Em seguida a ingestão dos
oocistos esporulados e liberação dos esporocistos, os esporozoítos de Isospora
e Atoxoplasma invadem as células epiteliais do intestino. Isospora passa por
merogonia no epitélio intestinal, enquanto Atoxoplasma penetra na corrente
sangüínea através dos vasos do intestino delgado. Os esporozoítos
subseqüentemente invadem os leucócitos e sofrem divisão assexuada nos
macrófagos, linfócitos e monócitos teciduais e circulantes, assim como nas
células epiteliais intestinais. Os merozoitos resultantes formam microgametas e
macrogametas. A gametogonia, o estágio sexual do ciclo vital dos coccídeos,
ocorre nas células epiteliais intestinais. Após a formação o zigoto sofre
alterações formando os oocistos. Estes oocistos não esporulados são liberados
com as fezes cerca de 9 a 10 dias após a infecção inicial e continuam a ser
liberados durante meses mesmo depois dos sinais clínicos nas aves sobreviventes
terem desaparecido. Os oocistos esporulam no ambiente e então se tornam
infectantes. Os oocistos podem ser identificados por técnicas de flutuação
(Willis-Mollay, por exemplo), mas é difícil distinguir oocistos de Isospora e
Atoxoplasma, já que ambos os organismos possuem dois esporocistos com quatro
esporozoítos cada um.
A atoxoplasmose é uma doença de canários jovens na faixa
etária de dois a nove meses de idade. Os sintomas clínicos incluem asas
arrepiadas, ave “embolada”, debilidade, diarréia e morte, e ocasionalmente
podem ocorrer manifestações neurológicas. O fígado fica aumentado e pode ser
visto como um ponto azul no lado direito do abdome caudal ao esterno.
Macroscopicamente é observada hepatomegalia, às vezes com pontos de necrose na
fase aguda da doença. Pode ser vista uma esplenomegalia com um baço de
coloração vermelho escuro e um duodeno edematoso bastante vascularizado.
Nas impressões em lâmina de vidro (imprintings) de
fígado, baço e pulmões, os parasitas são vistos no citoplasma dos monócitos. O
núcleo da célula hospedeira fica com a forma de um crescente. Os coccídeos
raramente são vistos nas fezes ou conteúdo intestinal, porque após a fase aguda
somente uns poucos oocistos são excretados (100 a 200 por hora).
A diferenciação
“post-mortem” entre os dois organismos (Atoxoplasma serini versus Isospora
canaria) é baseada na ampla distribuição de A. serini nos tecidos da ave
(fígado, baço, pulmão e sangue periférico), assim como pela comparação da
localização dos cistos em relação ao núcleo dos enterócitos, pois Atoxoplasma
serini é mais externo e confere ao núcleo a forma de um crescente.

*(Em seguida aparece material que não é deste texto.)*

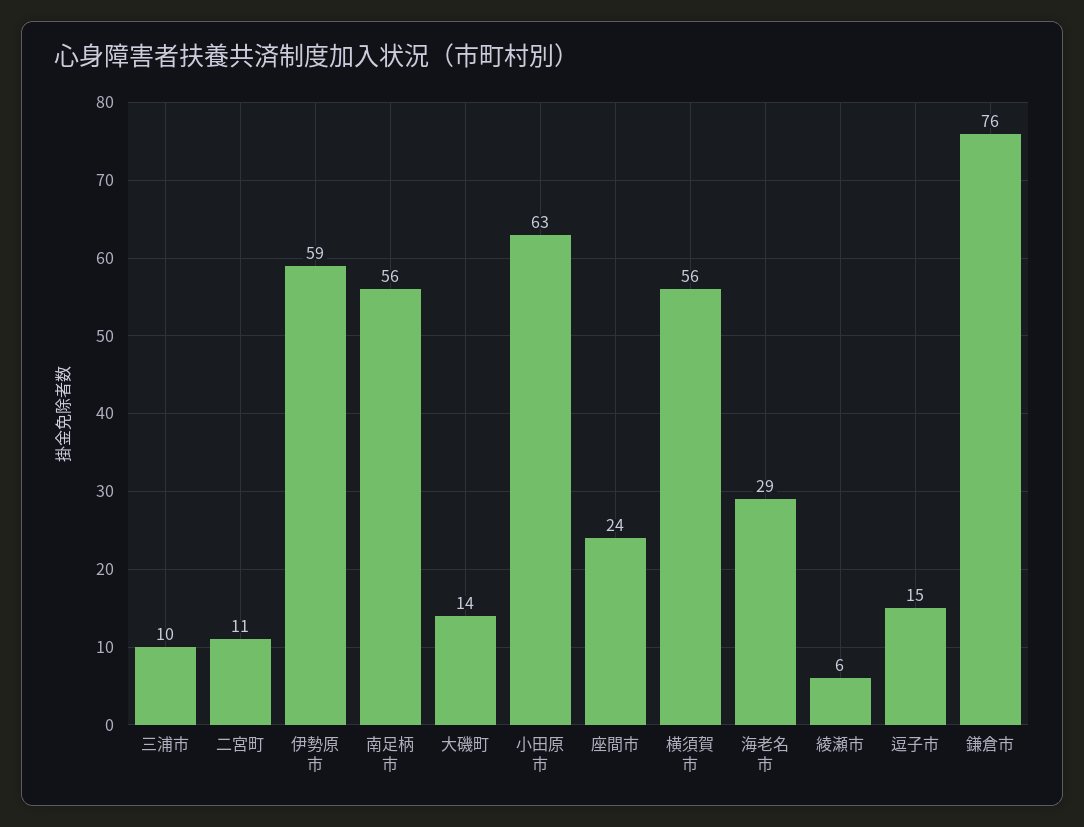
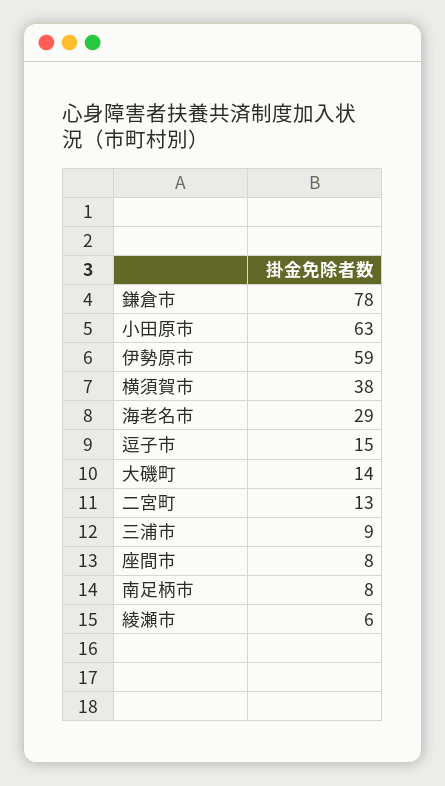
三浦市: 10 -> 9
二宮町: 11 -> 13
南足柄市: 56 -> 8
座間市: 24 -> 8
横須賀市: 56 -> 38
鎌倉市: 76 -> 78

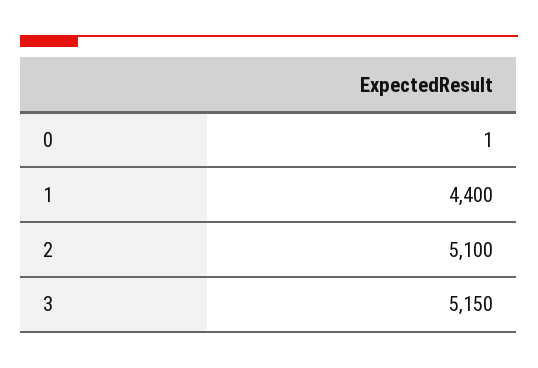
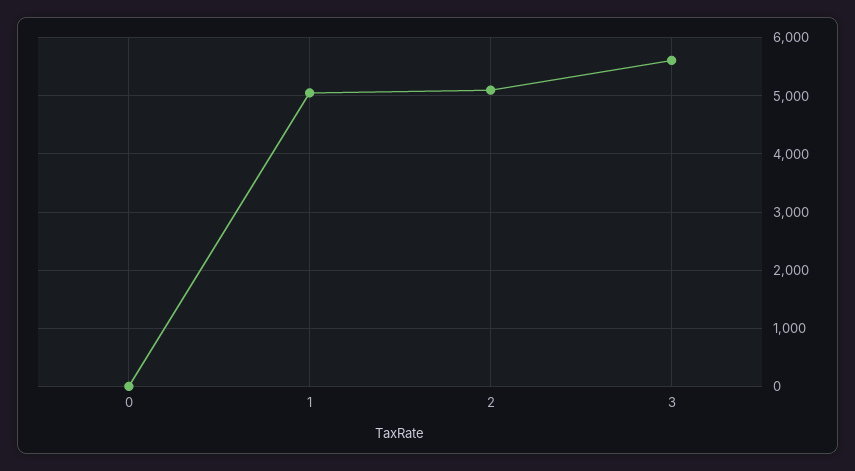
1: 4400 -> 5000
3: 5150 -> 5600

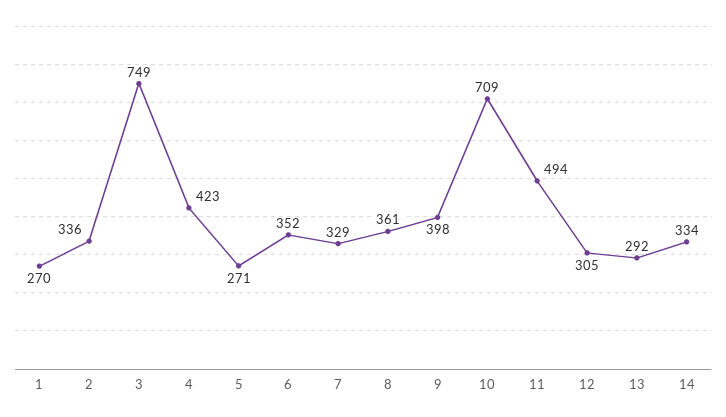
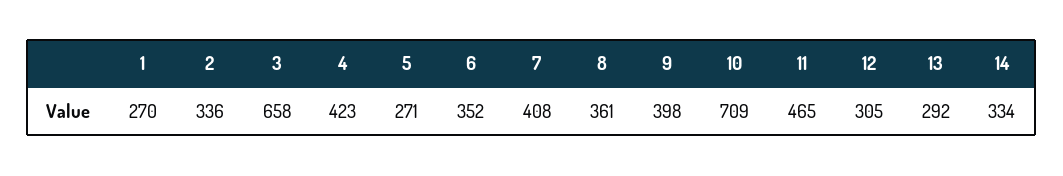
3: 749 -> 658
7: 329 -> 408
11: 494 -> 465

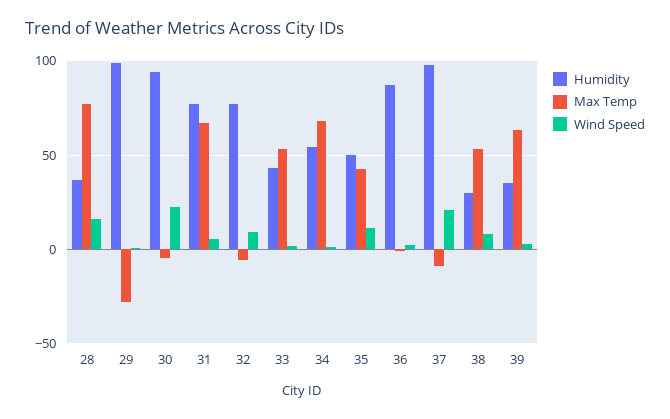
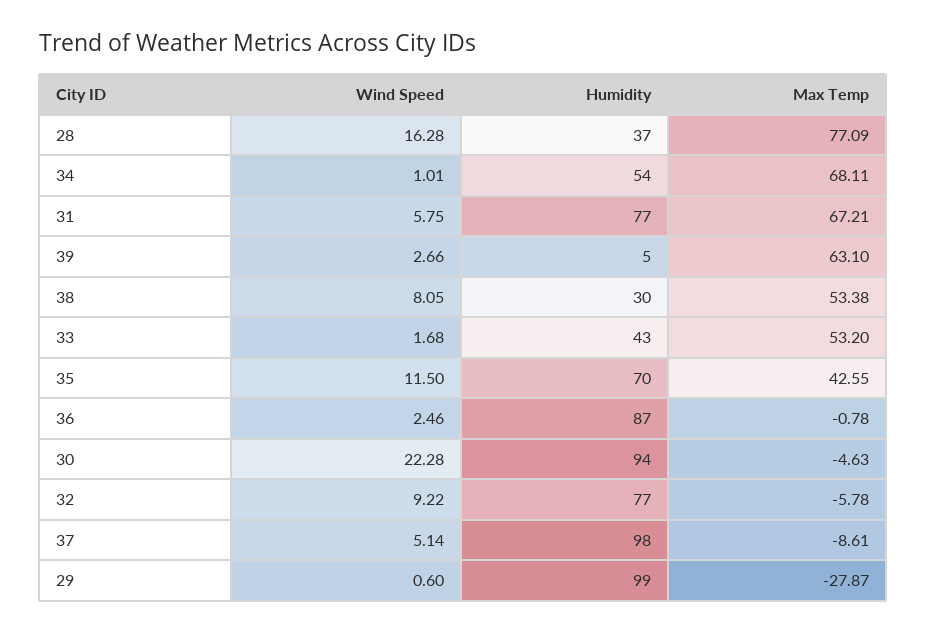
Humidity, 35: 50 -> 70
Wind Speed, 37: 20 -> 5.14
Humidity, 39: 35 -> 5

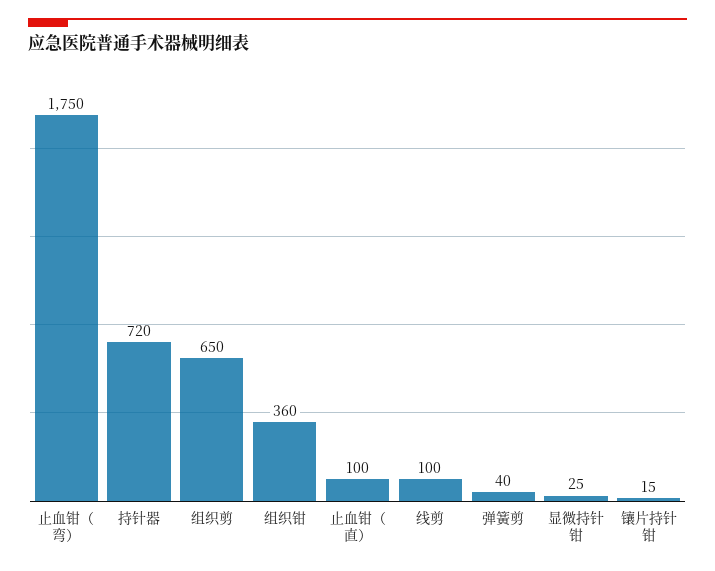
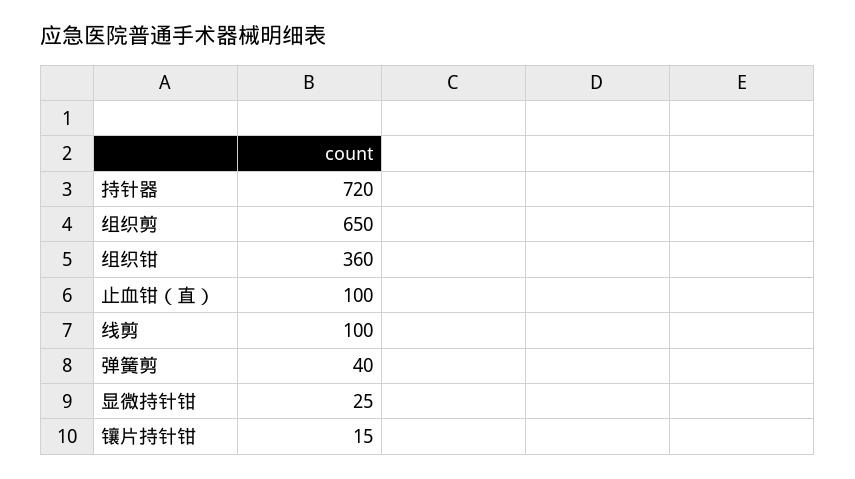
止血钳（弯）: 1750 -> none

A atoxoplasmose é considerada como resistente à terapia.
Na Europa o tratamento de escolha é a sulfacloropiridazina (Esb3, Vetisulid) na
razão de 150mg/ litro na água de bebida durante cinco dias por semana. Este
tratamento deve ser repetido toda semana desde o momento em que o diagnóstico é
confirmado até depois da muda. Este procedimento tem se mostrado seguro e
efetivo, mas afeta somente a produção de oocistos e não influencia os estágios
intracelulares. Ele interrompe o ciclo infeccioso. Outros produtos também podem
ser efetivos na interrupção do ciclo. Outras medidas incluem alimentação com
uma parte de “farinhada” com ovos e uma parte de mistura de sementes até após a
muda. Evitar superlotação dos aviários, após trocar e limpar os pisos das
gaiolas e dos viveiros manter uma boa higiene é uma medida que sozinha pode
prevenir surtos clínicos em canários infectados. A infecção também é comum em
outros fringilídeos europeus criados em cativeiro.